それはぶつかってきた大量の水を片っ端から蒸発させてしまう。レイモンドさんのいた場所からもくもくと真っ白な蒸気が立ち上っていく。
なんて威力の魔法だろう。リンクスくんが使っている魔法でも、ここまでの火力のものはみたことがない。
「すごい……!」
「感心してる場合じゃないよ。あそこらへんは地盤が強いっていっても、あれだけの魔法をずっと発動させてたらさすがに持たない」
リオンさんの言葉通り、れいもんどさんの周囲の岩場は徐々に融解をはじめていた。
その魔法のコントロールの賜物か、周囲の植物に火が移って山火事になることはないみたいだけど、このまま続ければ影響は避けられそうになかった。
「ぶへっくしょん!」
レイモンドさんがくしゃみをすると、炎の竜がみじろぎをする。
炎の尻尾が山の斜面にあたり、地面を溶かして、巨大な爪痕を残していく。
「あの、バカジジイ!」
「おっといかんいかん」
すぐに制御を取り戻したけど、急いだ方がいいのは確かなようだ。
「リオンさん行きましょう」
「ああ!」
私たちは水の中に飛び込んだ。
リオンさんは上層に待機してもらって、私だけ潜っていく。
火の魔法しか使えないリオンさんたちでは動きでも威力の面でも水の中での戦いは不利だ。
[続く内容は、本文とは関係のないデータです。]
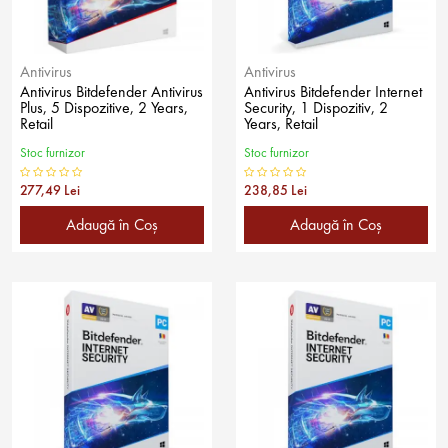
Antivirus
Antivirus
Antivirus Bitdefender Antivirus
Antivirus Bitdefender Internet
Plus, 5 Dispozitive, 2 Years,
Security, 1 Dispozitiv, 2
Retail
Years, Retail
Stoc furnizor
Stoc furnizor
277,49 Lei
238,85 Lei
Adaugă în Coş
Adaugă în Coş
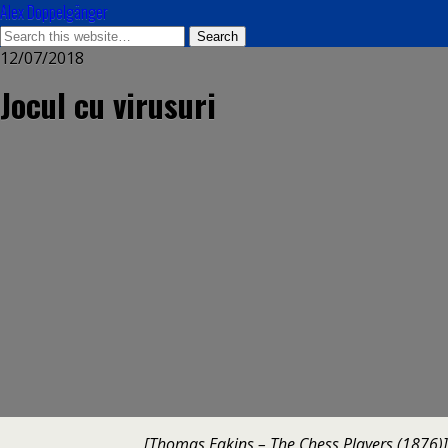
Alex Doppelgänger
12/07/2018
Jocul cu virusuri
[Thomas Eakins – The Chess Players (1876)]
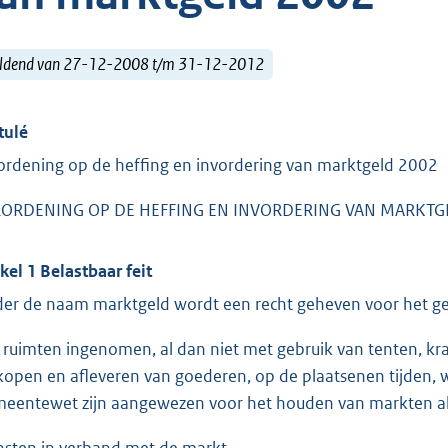
ldend van 27-12-2008 t/m 31-12-2012
tulé
ordening op de heffing en invordering van marktgeld 2002
ORDENING OP DE HEFFING EN INVORDERING VAN MARKTG
ikel 1 Belastbaar feit
er de naam marktgeld wordt een recht geheven voor het ge
 ruimten ingenomen, al dan niet met gebruik van tenten, kr
kopen en afleveren van goederen, op de plaatsenen tijden, 
eentewet zijn aangewezen voor het houden van markten a
nsten in verband met de markt.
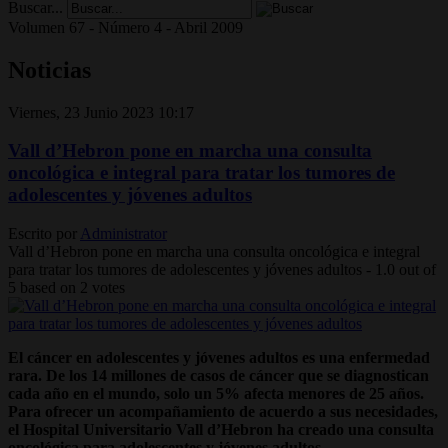
Buscar...
Volumen 67 - Número 4 - Abril 2009
Noticias
Viernes, 23 Junio 2023 10:17
Vall d’Hebron pone en marcha una consulta
oncológica e integral para tratar los tumores de
adolescentes y jóvenes adultos
Escrito por
Administrator
Vall d’Hebron pone en marcha una consulta oncológica e integral
para tratar los tumores de adolescentes y jóvenes adultos
-
1.0
out of
5
based on
2
votes
El cáncer en adolescentes y jóvenes adultos es una enfermedad
rara. De los 14 millones de casos de cáncer que se diagnostican
cada año en el mundo, solo un 5% afecta menores de 25 años.
Para ofrecer un acompañamiento de acuerdo a sus necesidades,
el Hospital Universitario Vall d’Hebron ha creado una consulta
oncológica para adolescentes y jóvenes adultos.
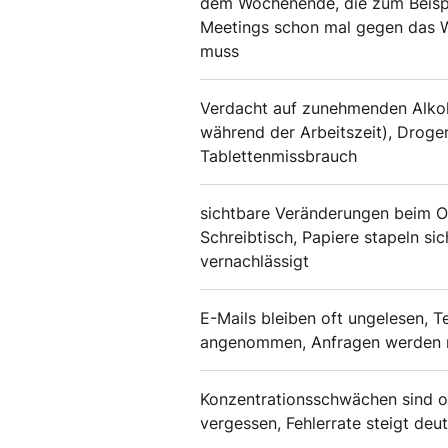
dem Wochenende, die zum Beispie
Meetings schon mal gegen das 
muss
Verdacht auf zunehmenden Alk
während der Arbeitszeit), Drog
Tablettenmissbrauch
sichtbare Veränderungen beim O
Schreibtisch, Papiere stapeln s
vernachlässigt
E-Mails bleiben oft ungelesen, T
angenommen, Anfragen werden n
Konzentrationsschwächen sind of
vergessen, Fehlerrate steigt deut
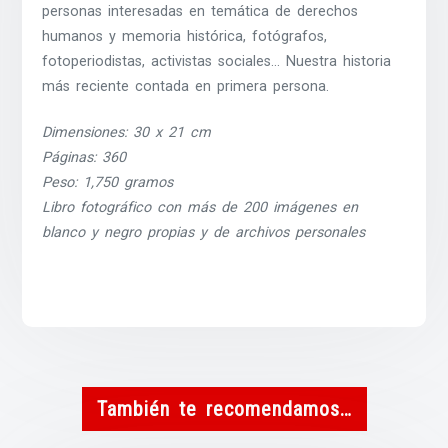
personas interesadas en temática de derechos
humanos y memoria histórica, fotógrafos,
fotoperiodistas, activistas sociales… Nuestra historia
más reciente contada en primera persona.
Dimensiones: 30 x 21 cm
Páginas: 360
Peso: 1,750 gramos
Libro fotográfico con más de 200 imágenes en
blanco y negro propias y de archivos personales
También te recomendamos…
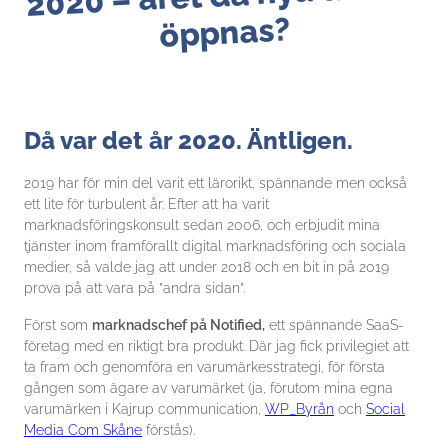
öppnas?
Då var det år 2020. Äntligen.
2019 har för min del varit ett lärorikt, spännande men också
Nödvändiga
ett lite för turbulent år. Efter att ha varit
Dessa kakor
går inte att
marknadsföringskonsult sedan 2006, och erbjudit mina
välja bort. De
tjänster inom framförallt digital marknadsföring och sociala
behövs för att
medier, så valde jag att under 2018 och en bit in på 2019
hemsidan över
huvud taget
prova på att vara på ”andra sidan”.
ska fungera.
Först som
marknadschef på Notified,
ett spännande SaaS-
företag med en riktigt bra produkt. Där jag fick privilegiet att
Statistik
ta fram och genomföra en varumärkesstrategi, för första
För att vi ska
gången som ägare av varumärket (ja, förutom mina egna
kunna
varumärken i Kajrup communication,
WP_Byrån
och
Social
förbättra
Media Com Skåne
förstås).
hemsidans
funktionalitet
水の影響を無視できるほどの高威力で相手を仕留めてしまえば勝てるらしいが、その場合、ダムへの影響が無視できなくなる。だから、私が水の影響の少なく、魔法の威力を発揮しやすい、水面付近まで誘導する。
サンショウウオ型のゴーレムは私を待ち構えるように、水底から光る目で睨んでいた。
『悪いニュースだ。あのゴーレムの材質を特定できたが、周囲の岩盤よりも相当に硬い』
それはつまり、剣で斬ると余波で周囲への影響が避けられないってことだった。
『光波』は当然使えない。普通に斬るならうまくやれば……というところだけれど、ぶっつけ本番でミスしてダムを崩壊させたら目も当てられない。
私が水中で倒せるなら、そっちでも良かったけど、まずは水中から追い出すことを考えた方が良さそうだった。
(大丈夫! 上に持っていけばいいんだよね!)
ゴーレムは私を飲み込むように口を開いて襲いかかってくる。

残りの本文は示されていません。